[Openmcl-devel] Solaris x86-64 and %gs

Chris Curtis enderx12 at mac.com
Mon Jan 7 12:21:16 PST 2008


On Jan 7, 2008, at 2:24 PM, Gary Byers wrote:

> I installed a recent OpenSolaris build over the weekend, so I might
> be able to answer this sort of thing by peeking at Solaris man pages/
> headers/small code snippets ...

FWIW, I'm running on "official" Solaris U3 (11/06) and U4 (08/07). I  
can install OpenSolaris relatively easily, too.
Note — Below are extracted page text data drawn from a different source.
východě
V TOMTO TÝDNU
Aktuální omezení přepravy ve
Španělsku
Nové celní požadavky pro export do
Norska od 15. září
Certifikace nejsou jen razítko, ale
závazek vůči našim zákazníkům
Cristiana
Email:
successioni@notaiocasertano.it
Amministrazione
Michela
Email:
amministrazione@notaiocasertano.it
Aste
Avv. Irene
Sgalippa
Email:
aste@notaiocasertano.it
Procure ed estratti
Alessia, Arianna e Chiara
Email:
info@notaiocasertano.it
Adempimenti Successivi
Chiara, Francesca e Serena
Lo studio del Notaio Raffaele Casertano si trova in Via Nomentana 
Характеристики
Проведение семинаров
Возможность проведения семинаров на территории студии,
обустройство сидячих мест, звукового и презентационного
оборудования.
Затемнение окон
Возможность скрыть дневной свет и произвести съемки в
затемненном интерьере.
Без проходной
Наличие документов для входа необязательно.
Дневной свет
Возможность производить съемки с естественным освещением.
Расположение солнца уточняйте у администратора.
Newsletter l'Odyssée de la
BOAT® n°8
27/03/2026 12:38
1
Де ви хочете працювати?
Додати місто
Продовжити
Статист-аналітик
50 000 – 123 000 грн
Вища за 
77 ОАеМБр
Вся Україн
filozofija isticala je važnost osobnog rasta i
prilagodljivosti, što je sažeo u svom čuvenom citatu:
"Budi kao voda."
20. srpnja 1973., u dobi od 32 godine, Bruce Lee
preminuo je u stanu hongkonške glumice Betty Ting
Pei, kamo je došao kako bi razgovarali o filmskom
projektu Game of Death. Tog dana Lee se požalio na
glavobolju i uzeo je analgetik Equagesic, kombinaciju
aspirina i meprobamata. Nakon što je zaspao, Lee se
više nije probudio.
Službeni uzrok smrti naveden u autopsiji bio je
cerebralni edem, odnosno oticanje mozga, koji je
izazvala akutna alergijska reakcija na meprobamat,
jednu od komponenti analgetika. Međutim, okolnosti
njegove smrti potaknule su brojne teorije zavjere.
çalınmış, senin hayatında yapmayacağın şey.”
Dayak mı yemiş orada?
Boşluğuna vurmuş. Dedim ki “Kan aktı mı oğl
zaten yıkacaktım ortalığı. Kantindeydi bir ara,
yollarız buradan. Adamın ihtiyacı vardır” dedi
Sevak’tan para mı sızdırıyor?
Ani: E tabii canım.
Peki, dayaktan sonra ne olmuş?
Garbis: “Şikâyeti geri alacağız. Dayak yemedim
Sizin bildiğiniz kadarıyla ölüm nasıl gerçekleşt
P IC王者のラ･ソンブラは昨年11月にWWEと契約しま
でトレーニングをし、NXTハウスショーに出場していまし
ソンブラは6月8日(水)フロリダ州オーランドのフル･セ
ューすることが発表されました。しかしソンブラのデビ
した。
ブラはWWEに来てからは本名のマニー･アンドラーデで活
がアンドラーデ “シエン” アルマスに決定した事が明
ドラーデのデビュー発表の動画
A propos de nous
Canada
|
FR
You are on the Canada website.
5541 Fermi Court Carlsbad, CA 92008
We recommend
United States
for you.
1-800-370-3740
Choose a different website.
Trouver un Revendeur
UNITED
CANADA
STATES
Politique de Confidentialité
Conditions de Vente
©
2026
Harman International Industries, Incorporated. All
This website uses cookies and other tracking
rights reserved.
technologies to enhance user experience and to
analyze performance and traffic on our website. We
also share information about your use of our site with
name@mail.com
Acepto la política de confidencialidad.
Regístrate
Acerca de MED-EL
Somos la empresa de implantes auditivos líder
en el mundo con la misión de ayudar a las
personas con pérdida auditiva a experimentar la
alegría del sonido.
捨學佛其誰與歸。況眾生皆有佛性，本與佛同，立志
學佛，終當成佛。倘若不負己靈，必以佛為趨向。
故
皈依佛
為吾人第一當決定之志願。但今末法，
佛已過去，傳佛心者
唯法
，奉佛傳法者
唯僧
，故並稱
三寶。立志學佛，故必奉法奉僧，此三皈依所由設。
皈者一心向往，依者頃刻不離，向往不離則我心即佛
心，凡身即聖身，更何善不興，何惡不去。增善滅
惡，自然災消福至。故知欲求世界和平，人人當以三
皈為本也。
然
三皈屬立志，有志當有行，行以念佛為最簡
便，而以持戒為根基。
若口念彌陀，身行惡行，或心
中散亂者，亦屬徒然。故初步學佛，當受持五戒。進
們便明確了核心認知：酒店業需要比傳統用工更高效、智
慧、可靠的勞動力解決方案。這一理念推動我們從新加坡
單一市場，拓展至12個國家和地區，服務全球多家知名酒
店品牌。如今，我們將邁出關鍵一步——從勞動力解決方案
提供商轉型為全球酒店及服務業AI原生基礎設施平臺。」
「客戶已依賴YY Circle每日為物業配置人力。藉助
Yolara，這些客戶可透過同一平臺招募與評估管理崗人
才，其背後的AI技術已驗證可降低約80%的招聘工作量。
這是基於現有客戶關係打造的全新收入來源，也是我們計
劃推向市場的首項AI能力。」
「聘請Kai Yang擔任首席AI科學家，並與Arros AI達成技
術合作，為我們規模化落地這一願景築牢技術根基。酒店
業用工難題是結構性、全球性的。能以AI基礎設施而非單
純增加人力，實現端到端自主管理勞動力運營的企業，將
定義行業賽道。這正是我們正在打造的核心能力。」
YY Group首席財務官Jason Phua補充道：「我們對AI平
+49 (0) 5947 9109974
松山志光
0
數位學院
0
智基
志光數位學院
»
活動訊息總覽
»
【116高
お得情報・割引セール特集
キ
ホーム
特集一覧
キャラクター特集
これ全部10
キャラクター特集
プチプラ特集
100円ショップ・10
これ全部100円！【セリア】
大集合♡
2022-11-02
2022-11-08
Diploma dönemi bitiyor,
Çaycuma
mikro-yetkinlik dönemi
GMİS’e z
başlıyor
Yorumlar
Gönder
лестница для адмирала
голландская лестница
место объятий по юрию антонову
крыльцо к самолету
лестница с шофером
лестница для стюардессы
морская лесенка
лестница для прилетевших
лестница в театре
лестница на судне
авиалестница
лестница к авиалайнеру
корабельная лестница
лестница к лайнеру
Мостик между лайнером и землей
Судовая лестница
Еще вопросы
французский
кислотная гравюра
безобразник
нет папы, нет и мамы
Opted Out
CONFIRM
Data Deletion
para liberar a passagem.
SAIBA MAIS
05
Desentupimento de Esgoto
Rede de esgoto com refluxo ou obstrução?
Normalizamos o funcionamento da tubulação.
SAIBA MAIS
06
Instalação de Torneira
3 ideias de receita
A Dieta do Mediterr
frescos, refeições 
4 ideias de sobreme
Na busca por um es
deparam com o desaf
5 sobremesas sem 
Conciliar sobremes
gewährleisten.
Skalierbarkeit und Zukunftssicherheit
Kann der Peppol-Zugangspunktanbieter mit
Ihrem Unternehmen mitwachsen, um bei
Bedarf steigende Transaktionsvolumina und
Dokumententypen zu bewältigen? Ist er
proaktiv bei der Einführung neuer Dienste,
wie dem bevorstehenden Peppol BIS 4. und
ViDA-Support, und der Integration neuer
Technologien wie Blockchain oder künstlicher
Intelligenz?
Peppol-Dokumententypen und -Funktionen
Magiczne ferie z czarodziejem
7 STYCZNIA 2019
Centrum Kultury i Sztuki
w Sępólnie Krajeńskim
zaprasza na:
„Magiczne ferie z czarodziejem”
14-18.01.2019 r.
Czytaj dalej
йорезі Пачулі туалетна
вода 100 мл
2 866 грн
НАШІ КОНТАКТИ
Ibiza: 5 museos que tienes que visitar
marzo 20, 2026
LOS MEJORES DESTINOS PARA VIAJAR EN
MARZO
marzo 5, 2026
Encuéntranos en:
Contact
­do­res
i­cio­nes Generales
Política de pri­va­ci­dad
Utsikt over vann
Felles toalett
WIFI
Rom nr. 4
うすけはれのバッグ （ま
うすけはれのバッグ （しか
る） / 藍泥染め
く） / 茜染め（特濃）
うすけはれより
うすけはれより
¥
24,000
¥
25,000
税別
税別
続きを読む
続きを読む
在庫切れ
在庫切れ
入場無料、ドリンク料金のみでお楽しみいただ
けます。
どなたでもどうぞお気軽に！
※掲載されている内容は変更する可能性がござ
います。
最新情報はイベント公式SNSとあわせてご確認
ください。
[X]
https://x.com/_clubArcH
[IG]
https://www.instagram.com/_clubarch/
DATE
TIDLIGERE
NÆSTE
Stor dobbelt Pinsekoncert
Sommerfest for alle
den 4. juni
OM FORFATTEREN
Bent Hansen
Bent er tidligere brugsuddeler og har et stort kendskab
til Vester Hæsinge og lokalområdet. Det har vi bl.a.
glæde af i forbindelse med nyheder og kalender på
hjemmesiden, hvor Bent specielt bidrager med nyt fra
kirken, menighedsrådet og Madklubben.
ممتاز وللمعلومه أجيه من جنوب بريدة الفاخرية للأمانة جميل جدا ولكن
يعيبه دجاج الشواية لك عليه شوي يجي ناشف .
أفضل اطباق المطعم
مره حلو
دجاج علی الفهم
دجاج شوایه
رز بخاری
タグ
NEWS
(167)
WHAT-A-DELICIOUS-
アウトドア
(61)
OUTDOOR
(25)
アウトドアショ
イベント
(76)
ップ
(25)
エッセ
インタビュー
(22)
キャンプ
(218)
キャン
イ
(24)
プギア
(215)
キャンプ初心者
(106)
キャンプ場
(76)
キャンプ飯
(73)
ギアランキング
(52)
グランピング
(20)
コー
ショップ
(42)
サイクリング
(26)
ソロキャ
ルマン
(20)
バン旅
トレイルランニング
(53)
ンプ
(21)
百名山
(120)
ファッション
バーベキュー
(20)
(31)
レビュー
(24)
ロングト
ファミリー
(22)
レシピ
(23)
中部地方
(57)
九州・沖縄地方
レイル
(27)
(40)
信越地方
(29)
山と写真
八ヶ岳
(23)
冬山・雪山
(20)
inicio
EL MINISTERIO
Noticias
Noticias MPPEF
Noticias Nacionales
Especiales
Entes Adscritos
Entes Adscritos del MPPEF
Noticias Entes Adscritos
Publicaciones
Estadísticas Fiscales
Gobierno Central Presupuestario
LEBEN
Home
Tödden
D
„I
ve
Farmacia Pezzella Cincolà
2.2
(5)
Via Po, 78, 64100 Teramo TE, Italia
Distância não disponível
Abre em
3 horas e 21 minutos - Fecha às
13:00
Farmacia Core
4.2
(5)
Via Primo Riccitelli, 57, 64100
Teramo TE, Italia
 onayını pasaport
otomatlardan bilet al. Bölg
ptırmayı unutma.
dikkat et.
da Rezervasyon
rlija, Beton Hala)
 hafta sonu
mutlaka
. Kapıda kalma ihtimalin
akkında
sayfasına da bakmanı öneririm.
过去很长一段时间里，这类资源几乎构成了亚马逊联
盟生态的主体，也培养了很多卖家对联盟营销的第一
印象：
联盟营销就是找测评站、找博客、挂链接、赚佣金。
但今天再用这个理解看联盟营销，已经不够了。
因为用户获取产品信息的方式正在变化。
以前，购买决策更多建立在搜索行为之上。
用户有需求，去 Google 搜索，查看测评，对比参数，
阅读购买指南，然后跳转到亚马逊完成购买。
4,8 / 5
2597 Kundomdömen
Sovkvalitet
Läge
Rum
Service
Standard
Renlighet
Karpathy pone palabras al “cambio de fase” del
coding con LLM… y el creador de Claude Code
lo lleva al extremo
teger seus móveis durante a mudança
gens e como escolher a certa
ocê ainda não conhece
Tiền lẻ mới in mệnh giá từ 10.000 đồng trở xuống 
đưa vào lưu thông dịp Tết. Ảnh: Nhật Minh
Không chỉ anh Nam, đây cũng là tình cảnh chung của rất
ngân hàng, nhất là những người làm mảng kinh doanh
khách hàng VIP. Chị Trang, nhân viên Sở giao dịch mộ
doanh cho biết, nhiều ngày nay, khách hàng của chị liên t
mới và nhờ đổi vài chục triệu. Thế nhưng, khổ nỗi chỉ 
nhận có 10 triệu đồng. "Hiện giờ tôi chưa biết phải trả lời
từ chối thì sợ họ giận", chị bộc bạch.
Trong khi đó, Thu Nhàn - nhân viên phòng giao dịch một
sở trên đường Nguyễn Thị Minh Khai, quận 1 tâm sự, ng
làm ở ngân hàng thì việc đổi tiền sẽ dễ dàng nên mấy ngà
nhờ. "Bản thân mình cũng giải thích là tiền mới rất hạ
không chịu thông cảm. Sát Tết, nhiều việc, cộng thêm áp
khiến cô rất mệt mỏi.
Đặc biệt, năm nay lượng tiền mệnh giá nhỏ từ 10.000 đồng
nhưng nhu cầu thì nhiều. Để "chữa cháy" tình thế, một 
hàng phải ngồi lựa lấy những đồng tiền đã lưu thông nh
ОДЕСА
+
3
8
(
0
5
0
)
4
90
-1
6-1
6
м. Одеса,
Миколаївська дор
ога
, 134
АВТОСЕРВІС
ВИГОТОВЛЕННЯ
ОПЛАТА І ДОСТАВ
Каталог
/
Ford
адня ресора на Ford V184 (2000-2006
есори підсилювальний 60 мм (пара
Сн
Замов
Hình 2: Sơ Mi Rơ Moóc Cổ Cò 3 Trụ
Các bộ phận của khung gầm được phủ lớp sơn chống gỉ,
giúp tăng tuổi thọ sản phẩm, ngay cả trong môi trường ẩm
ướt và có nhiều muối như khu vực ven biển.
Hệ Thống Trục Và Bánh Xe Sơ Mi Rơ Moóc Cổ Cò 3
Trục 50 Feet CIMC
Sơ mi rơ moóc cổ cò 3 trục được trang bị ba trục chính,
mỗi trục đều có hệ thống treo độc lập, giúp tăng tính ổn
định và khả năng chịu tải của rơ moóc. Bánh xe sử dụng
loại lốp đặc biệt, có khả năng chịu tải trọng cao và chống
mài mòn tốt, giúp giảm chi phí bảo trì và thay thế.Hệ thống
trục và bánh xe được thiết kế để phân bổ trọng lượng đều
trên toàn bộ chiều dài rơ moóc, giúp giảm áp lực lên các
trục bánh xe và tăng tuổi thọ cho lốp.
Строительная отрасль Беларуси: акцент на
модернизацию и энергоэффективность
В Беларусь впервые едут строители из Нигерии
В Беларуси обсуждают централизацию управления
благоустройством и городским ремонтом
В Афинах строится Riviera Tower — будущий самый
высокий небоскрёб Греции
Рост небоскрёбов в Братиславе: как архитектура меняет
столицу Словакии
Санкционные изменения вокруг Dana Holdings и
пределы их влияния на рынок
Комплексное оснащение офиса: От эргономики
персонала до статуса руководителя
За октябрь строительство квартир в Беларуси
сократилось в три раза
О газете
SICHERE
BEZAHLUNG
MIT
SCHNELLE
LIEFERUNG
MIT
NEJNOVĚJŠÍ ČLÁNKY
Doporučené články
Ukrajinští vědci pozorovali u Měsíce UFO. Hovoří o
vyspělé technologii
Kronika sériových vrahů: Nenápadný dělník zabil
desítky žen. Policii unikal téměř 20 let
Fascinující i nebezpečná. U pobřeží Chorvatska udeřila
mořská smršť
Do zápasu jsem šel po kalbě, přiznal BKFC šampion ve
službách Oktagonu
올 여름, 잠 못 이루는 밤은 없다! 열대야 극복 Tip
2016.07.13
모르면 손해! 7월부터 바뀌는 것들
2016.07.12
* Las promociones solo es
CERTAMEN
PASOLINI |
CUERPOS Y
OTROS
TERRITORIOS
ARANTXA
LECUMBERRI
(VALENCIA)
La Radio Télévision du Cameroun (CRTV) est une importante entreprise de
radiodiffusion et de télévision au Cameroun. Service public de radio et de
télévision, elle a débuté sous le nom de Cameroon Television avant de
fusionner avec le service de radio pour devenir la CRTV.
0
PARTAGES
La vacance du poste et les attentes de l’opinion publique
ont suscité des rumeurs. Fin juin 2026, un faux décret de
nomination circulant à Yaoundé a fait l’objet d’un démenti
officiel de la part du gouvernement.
>> From looking at lisp-kernel/thread-manager.c, it looks like
>> setup_tcr_extra_segment doesn't ever get called unless both HAVE_TLS
>> and X8664 are defined (in new_tcr), which may or may not be the case
>> for Solaris. So on the one hand, it looks like it *should* be  
>> possible
>> to run without HAVE_TLS and just get the tcr chain calloc'd. Is this
>> code path actually valid on any current platforms?
>
> The tcr gets calloc'ed on Darwin.
>
> There may be some additional Darwin-specific nonsense having to do
> with the fact that the TCR's address is used as a Mach exeption
> port identifier, which means/meant that it has to fit in 32 bits.)
>
> There's a separate issue related to how we get %gs to point to the
> tcr in each thread; we may have to allocate a segment descriptor
> (if there's a way to do that) and make %gs point to it, or we
> may be able to find something like the Linux/FreeBSD functions
> that do that at a higher level.  The message that Matt cited
> made it sound like someone involved in Solaris development
> wanted to provide some simple way of doing this, but as Matt
> noted it wasn't clear if/how this was to be exposed to the
> user.

There is a way to allocate segment descriptors: sysi86(SI86DSCR, ...)  
but it's not very well documented and so I haven't yet been able to  
get it to do anything other than throw EINVAL. Thus, I've been unable  
to determine whether a properly-allocated segment descriptor can be  
stored into %gs -- mine still segfaults. As I mentioned, this is what  
SBCL does under the covers (SI86DSCR, not segfaults) but then puts it  
in the %fs register.

>> OTOH, all the asm macros refer to %rcontext (= %gs) so that doesn't
>> seem quite likely.
>
> In lisp, most code should refer to it as :rcontext, and references to
> :rcontext should look up the actual register in the target backend
> structure.  (This was intended to allow us to use %fs for the TCR
> on Darwin, which uses %gs for threads data ... there didn't seem
> to be a way of doing that on x86-64, so we wound up overloading
> %gs instead.)  It seems that Solaris follows the standard ABI, so
> we just need to figure out how.

It seems like it ought to be easier than it is turning out to be,  
that's for sure. Since it's not really using %gs for the LDT, it seems  
intuitively wrong that it's protecting it with the LDT subsystem. More  
digging in order there.

> If we did have to make rcontext be something other than %gs (e.g.,
> %fs), then on the kernel side we'd have to define it conditionally
> in a couple of places ...

I don't have a good feel yet for whether that's easier or harder. ;-)  
I'm still trying to figure out the register access problem, with not a  
lot of clues where to look other than Solaris source code. But I'm  
still quixotically optimistic.

> BTW, another Solaris issue (it'd be good to get to the point where
> this is the big issue) has to do with GCC versions: some versions
> of GCC 3.x seem to have problems compiling the kernel source  
> (especially
> the GC) correctly.  Disabling -O2 sometimes makes it better; I don't
> know whether the issue has to do with some code in the lisp/gc sources
> depending on non-portable C behavior in some subtle way or whether
> it's an outright bug in GCC 3.x.

I'll look into that (eventually) as well.